* Start *
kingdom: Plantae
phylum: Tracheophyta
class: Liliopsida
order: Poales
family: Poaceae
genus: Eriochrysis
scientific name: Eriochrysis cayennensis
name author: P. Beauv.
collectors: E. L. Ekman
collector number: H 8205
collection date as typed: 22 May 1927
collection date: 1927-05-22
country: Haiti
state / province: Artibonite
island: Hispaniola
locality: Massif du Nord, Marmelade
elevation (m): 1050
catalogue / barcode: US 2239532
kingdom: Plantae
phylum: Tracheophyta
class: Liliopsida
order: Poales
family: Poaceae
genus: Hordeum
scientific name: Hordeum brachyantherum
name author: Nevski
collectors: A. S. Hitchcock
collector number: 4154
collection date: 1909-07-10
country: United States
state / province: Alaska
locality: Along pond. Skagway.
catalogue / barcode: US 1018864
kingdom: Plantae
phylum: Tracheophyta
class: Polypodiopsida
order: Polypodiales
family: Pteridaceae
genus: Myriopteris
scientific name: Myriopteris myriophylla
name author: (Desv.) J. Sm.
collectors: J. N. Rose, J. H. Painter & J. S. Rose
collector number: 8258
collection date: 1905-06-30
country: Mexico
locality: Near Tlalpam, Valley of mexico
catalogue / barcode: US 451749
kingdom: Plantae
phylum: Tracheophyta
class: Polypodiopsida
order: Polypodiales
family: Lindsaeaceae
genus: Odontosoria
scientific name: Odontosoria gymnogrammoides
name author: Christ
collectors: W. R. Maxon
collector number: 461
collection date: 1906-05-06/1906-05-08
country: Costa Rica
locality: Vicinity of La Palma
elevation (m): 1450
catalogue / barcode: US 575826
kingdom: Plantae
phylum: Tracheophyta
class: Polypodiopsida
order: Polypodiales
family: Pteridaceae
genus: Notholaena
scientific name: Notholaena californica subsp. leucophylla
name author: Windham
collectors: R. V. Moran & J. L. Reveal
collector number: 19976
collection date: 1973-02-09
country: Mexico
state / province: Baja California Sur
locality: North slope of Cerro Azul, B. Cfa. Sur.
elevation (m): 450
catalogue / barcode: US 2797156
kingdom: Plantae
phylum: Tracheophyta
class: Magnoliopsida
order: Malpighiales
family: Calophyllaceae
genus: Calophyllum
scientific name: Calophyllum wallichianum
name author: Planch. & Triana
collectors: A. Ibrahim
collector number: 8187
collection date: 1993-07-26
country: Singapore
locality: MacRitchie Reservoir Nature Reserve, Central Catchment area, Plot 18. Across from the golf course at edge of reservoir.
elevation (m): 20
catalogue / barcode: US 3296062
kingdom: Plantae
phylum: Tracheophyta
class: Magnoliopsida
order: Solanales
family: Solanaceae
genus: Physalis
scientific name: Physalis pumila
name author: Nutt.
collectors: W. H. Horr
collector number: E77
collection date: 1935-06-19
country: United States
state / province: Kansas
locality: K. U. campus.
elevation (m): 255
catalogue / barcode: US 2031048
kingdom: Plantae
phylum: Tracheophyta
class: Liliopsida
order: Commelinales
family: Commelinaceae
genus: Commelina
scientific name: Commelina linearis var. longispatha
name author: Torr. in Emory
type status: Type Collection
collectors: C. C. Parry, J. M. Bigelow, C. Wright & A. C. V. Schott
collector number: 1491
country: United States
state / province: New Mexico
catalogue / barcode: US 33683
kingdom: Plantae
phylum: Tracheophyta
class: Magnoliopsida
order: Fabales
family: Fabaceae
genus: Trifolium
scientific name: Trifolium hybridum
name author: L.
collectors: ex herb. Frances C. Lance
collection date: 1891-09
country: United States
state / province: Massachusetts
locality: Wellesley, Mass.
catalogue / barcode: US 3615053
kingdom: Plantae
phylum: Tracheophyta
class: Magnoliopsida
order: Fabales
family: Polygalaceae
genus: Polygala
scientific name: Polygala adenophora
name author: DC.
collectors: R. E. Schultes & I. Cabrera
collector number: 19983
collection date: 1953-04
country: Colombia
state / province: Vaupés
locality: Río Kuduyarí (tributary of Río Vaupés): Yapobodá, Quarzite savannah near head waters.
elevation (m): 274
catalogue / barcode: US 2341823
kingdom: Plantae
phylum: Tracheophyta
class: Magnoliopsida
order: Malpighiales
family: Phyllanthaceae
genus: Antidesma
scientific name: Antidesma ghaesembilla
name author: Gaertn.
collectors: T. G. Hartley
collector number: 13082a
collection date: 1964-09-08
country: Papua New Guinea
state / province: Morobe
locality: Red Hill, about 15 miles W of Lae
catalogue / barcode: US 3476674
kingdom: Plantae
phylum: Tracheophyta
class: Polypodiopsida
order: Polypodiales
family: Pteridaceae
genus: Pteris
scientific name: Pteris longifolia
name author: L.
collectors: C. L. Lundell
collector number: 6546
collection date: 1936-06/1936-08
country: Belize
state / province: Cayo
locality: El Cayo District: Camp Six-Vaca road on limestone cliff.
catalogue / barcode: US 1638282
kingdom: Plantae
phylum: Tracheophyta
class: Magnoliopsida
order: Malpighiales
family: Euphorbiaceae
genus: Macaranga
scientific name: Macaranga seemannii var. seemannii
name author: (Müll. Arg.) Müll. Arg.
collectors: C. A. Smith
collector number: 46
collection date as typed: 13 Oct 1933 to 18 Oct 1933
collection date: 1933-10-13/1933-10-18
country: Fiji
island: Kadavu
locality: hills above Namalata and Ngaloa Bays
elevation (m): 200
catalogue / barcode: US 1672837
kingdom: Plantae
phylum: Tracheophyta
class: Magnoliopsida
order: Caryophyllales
* End *
* AIM *
Reproduce every line of the material above verbatim, keeping each character and the original line order unchanged.

* WRITTEN ANSWER *
kingdom: Plantae
phylum: Tracheophyta
class: Liliopsida
order: Poales
family: Poaceae
genus: Eriochrysis
scientific name: Eriochrysis cayennensis
name author: P. Beauv.
collectors: E. L. Ekman
collector number: H 8205
collection date as typed: 22 May 1927
collection date: 1927-05-22
country: Haiti
state / province: Artibonite
island: Hispaniola
locality: Massif du Nord, Marmelade
elevation (m): 1050
catalogue / barcode: US 2239532
kingdom: Plantae
phylum: Tracheophyta
class: Liliopsida
order: Poales
family: Poaceae
genus: Hordeum
scientific name: Hordeum brachyantherum
name author: Nevski
collectors: A. S. Hitchcock
collector number: 4154
collection date: 1909-07-10
country: United States
state / province: Alaska
locality: Along pond. Skagway.
catalogue / barcode: US 1018864
kingdom: Plantae
phylum: Tracheophyta
class: Polypodiopsida
order: Polypodiales
family: Pteridaceae
genus: Myriopteris
scientific name: Myriopteris myriophylla
name author: (Desv.) J. Sm.
collectors: J. N. Rose, J. H. Painter & J. S. Rose
collector number: 8258
collection date: 1905-06-30
country: Mexico
locality: Near Tlalpam, Valley of mexico
catalogue / barcode: US 451749
kingdom: Plantae
phylum: Tracheophyta
class: Polypodiopsida
order: Polypodiales
family: Lindsaeaceae
genus: Odontosoria
scientific name: Odontosoria gymnogrammoides
name author: Christ
collectors: W. R. Maxon
collector number: 461
collection date: 1906-05-06/1906-05-08
country: Costa Rica
locality: Vicinity of La Palma
elevation (m): 1450
catalogue / barcode: US 575826
kingdom: Plantae
phylum: Tracheophyta
class: Polypodiopsida
order: Polypodiales
family: Pteridaceae
genus: Notholaena
scientific name: Notholaena californica subsp. leucophylla
name author: Windham
collectors: R. V. Moran & J. L. Reveal
collector number: 19976
collection date: 1973-02-09
country: Mexico
state / province: Baja California Sur
locality: North slope of Cerro Azul, B. Cfa. Sur.
elevation (m): 450
catalogue / barcode: US 2797156
kingdom: Plantae
phylum: Tracheophyta
class: Magnoliopsida
order: Malpighiales
family: Calophyllaceae
genus: Calophyllum
scientific name: Calophyllum wallichianum
name author: Planch. & Triana
collectors: A. Ibrahim
collector number: 8187
collection date: 1993-07-26
country: Singapore
locality: MacRitchie Reservoir Nature Reserve, Central Catchment area, Plot 18. Across from the golf course at edge of reservoir.
elevation (m): 20
catalogue / barcode: US 3296062
kingdom: Plantae
phylum: Tracheophyta
class: Magnoliopsida
order: Solanales
family: Solanaceae
genus: Physalis
scientific name: Physalis pumila
name author: Nutt.
collectors: W. H. Horr
collector number: E77
collection date: 1935-06-19
country: United States
state / province: Kansas
locality: K. U. campus.
elevation (m): 255
catalogue / barcode: US 2031048
kingdom: Plantae
phylum: Tracheophyta
class: Liliopsida
order: Commelinales
family: Commelinaceae
genus: Commelina
scientific name: Commelina linearis var. longispatha
name author: Torr. in Emory
type status: Type Collection
collectors: C. C. Parry, J. M. Bigelow, C. Wright & A. C. V. Schott
collector number: 1491
country: United States
state / province: New Mexico
catalogue / barcode: US 33683
kingdom: Plantae
phylum: Tracheophyta
class: Magnoliopsida
order: Fabales
family: Fabaceae
genus: Trifolium
scientific name: Trifolium hybridum
name author: L.
collectors: ex herb. Frances C. Lance
collection date: 1891-09
country: United States
state / province: Massachusetts
locality: Wellesley, Mass.
catalogue / barcode: US 3615053
kingdom: Plantae
phylum: Tracheophyta
class: Magnoliopsida
order: Fabales
family: Polygalaceae
genus: Polygala
scientific name: Polygala adenophora
name author: DC.
collectors: R. E. Schultes & I. Cabrera
collector number: 19983
collection date: 1953-04
country: Colombia
state / province: Vaupés
locality: Río Kuduyarí (tributary of Río Vaupés): Yapobodá, Quarzite savannah near head waters.
elevation (m): 274
catalogue / barcode: US 2341823
kingdom: Plantae
phylum: Tracheophyta
class: Magnoliopsida
order: Malpighiales
family: Phyllanthaceae
genus: Antidesma
scientific name: Antidesma ghaesembilla
name author: Gaertn.
collectors: T. G. Hartley
collector number: 13082a
collection date: 1964-09-08
country: Papua New Guinea
state / province: Morobe
locality: Red Hill, about 15 miles W of Lae
catalogue / barcode: US 3476674
kingdom: Plantae
phylum: Tracheophyta
class: Polypodiopsida
order: Polypodiales
family: Pteridaceae
genus: Pteris
scientific name: Pteris longifolia
name author: L.
collectors: C. L. Lundell
collector number: 6546
collection date: 1936-06/1936-08
country: Belize
state / province: Cayo
locality: El Cayo District: Camp Six-Vaca road on limestone cliff.
catalogue / barcode: US 1638282
kingdom: Plantae
phylum: Tracheophyta
class: Magnoliopsida
order: Malpighiales
family: Euphorbiaceae
genus: Macaranga
scientific name: Macaranga seemannii var. seemannii
name author: (Müll. Arg.) Müll. Arg.
collectors: C. A. Smith
collector number: 46
collection date as typed: 13 Oct 1933 to 18 Oct 1933
collection date: 1933-10-13/1933-10-18
country: Fiji
island: Kadavu
locality: hills above Namalata and Ngaloa Bays
elevation (m): 200
catalogue / barcode: US 1672837
kingdom: Plantae
phylum: Tracheophyta
class: Magnoliopsida
order: Caryophyllales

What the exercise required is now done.